Former workers who receive compensation for unlawful dismissal by bank deposit must return it immediately to proceed with their claim for reinstatement.- The Supreme Court has established that the former workers who demand their replacement and who have been paid compensation for unlawful dismissal, shall prove that they did not charge it or, failing that, they returned it or consigned it in favour of the employer immediately. Otherwise, it will be understood that they accepted the said compensation and, consequently, their replacement will be dismissed (Labour Cassation N° 18888-2017-ICA)

INSPECTIONS

The existence of a firm judicial decision that denies a labour right is sufficient support to revoke the fine imposed.- The Sub-Intendancy had accepted the proposed fine for not paying the salaries of April, May, June and July 7, 2016 in favour of a former worker, as well as the lack of payment of the social benefits generated by the same period. Subsequent to the appeal, the employer proved that the lawsuit of the former worker, at the aforementioned circumstances, had been declared unfounded in court considering both the first and second instance that the employment contract was suspended in a perfect way during the period claimed. By means of the Administrative Resolution N°819-2019-SUNAFIL/ILM, the Metropolitan Lima Administration (ILM), indicated that the judicial process initiated by the former worker does not constitute a valid cause for the inhibition of the administrative authority.

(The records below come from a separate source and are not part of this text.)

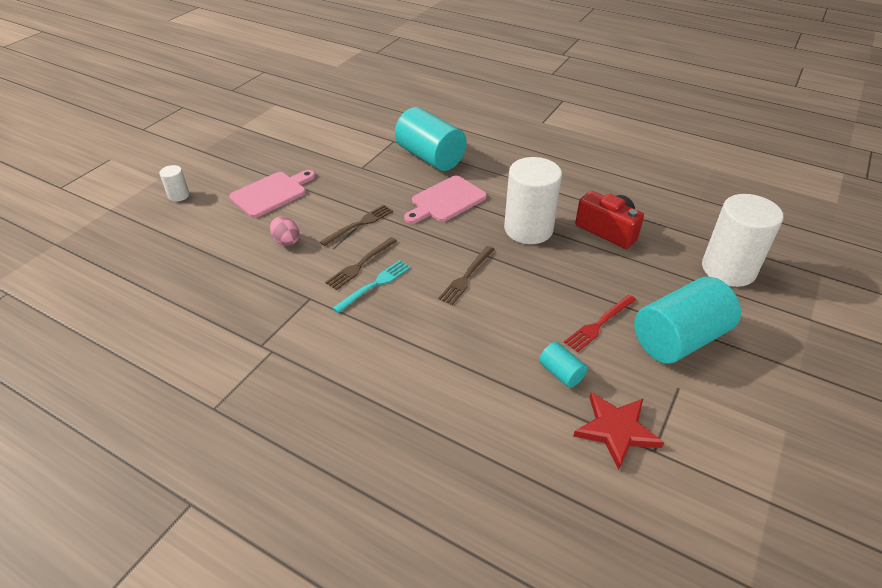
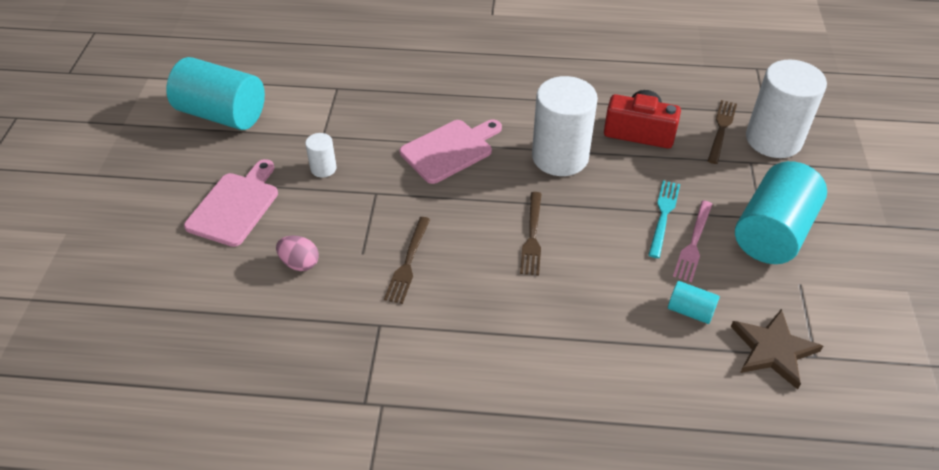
camera: 25 degrees left, 5 degrees up
(179, 195) = (113, 248): white cylinder -> white cylinder (323, 168)
(359, 224) = (372, 212): brown fork -> brown fork (721, 129)
(374, 285) = (441, 282): turquoise fork -> turquoise fork (663, 215)
(430, 157) = (395, 98): turquoise cylinder -> turquoise cylinder (222, 114)
(446, 201) = (450, 150): pink cutting board -> pink cutting board turned 150 degrees counterclockwise
(599, 324) = (693, 243): red fork -> pink fork
(616, 430) = (773, 350): red star -> brown star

However, there is a firm judicial decision that denies the labour law and proves that there was no breach by the employer.  So, this serves as a support to invalidate the fine imposed.
In the same resolution, the ILM notes that the applicable limitation period of 4 years to determine the existence of labour infractions is computed until the date on which the first instance resolution is issued.

 SECURITY AND HEALTH AT WORK

The annual occupational medical examination may coincide with the retirement exam. – This is what SUNAFIL ordered through this ultimate resolution by which factual requirements of this sanction was rescinded because the supervised mining company had carried out the annual medical examination almost a month and a half before cessation.  SUNAFIL recognized that this situation was valid not only in accordance with the provisions of the health standard that approves the protocols for occupational medical examinations, but because it is reasonable to think that in such a short time the worker’s medical situation will not vary.